O Brasil tem perdido grandes nomes das artes, da ciência e da cultura. Na última quarta-feira (4) morreu a arqueóloga Niède Guidon, aos 92 anos, pesquisadora que mudou paradigmas ao demonstrar que o surgimento do homem nas Américas tinha ocorrido há 50 mil anos, muito antes do que era considerado nos anos 1980, quando ela desafiou a chamada Teoria de Clóvis. A descoberta pôs em cheque o que cientistas europeus e norte-americanos pressupunham. Suas pesquisas causaram polêmicas, colocando o Brasil no centro das discussões científicas no mundo.
A arqueóloga que se tornou referência internacional nasceu em Jaú, interior de São Paulo, estudou na USP, fez doutorado na França e foi de lá que trouxe uma equipe de arqueólogos para fazer pesquisas no sertão do Piauí, na Serra da Capivara, hoje um Parque Nacional também idealizado e protegido por ela até a sua morte.
No local, há inscrições rupestres que estão entre as mais importantes do mundo, paredes forradas de arte e informação sobre o passado remoto marcando a passagem da humanidade por séculos nos quais não se supunha sua presença nas Américas.

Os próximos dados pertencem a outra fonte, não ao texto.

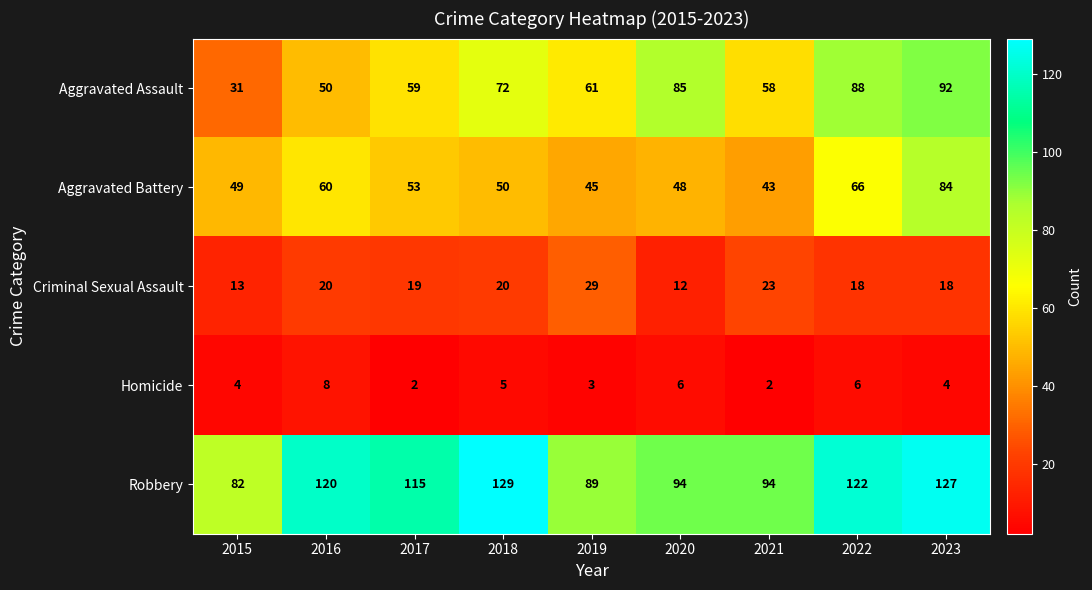

Which series has the largest total across all categories?

Robbery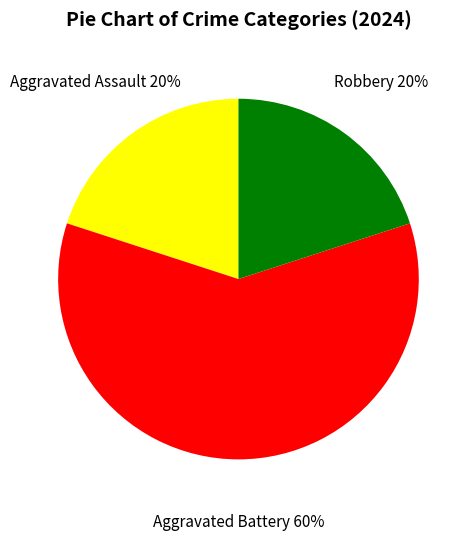

How many slices are in this pie chart?

3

Niède, além de marcar a história com suas descobertas, realizou um trabalho social com as comunidades locais levando a população a valorizar sua cultura e gerar renda. São Raimundo Nonato (PI) tornou-se referência no Brasil e no mundo, com o trabalho da cientista influenciando positivamente os estudantes e moradores da região onde ela liderou pesquisas e projetos de preservação aos quais dedicou a vida.
O olhar da pesquisadora incluiu a transformação social de forma que ela se converteu num nome que levou novos desafios e conquistas à região. Mas nem tudo foi fácil. Niède foi presa durante o período da ditadura militar no Brasil, além de provocar a ira dos políticos e coronéis da região com seus projetos de vanguarda dedicados aos sítios arqueológicos e ao meio ambiente.

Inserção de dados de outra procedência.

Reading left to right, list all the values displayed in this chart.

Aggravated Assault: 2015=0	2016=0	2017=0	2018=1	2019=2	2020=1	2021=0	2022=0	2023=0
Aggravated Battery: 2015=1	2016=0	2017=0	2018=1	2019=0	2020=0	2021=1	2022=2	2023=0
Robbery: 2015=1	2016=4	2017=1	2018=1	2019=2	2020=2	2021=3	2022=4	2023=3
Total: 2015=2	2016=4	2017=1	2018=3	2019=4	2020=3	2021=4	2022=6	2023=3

Numa entrevista a Pedro Bial, ela conta que um desses coronéis a ameaçou de morte. Ela resolveu enfrentar o homem, cara a cara, e lhe disse: " Então me mate, mas já avisei a alguns amigos do Rio de Janeiro que, se acontecer alguma coisa comigo, eles venham e matem o senhor e sua família inteira." Com o blefe, segundo ela, a história acabou por aí e o homem deixou de persegui-la
Essa era a lei do sertão no tempo em que uma cientista, mulher e determinada, realizou pesquisas numa das regiões mais inóspitas do Brasil, cravando o nome do país na ciência mundial.
Que venham mais Nièdes e menos coronéis.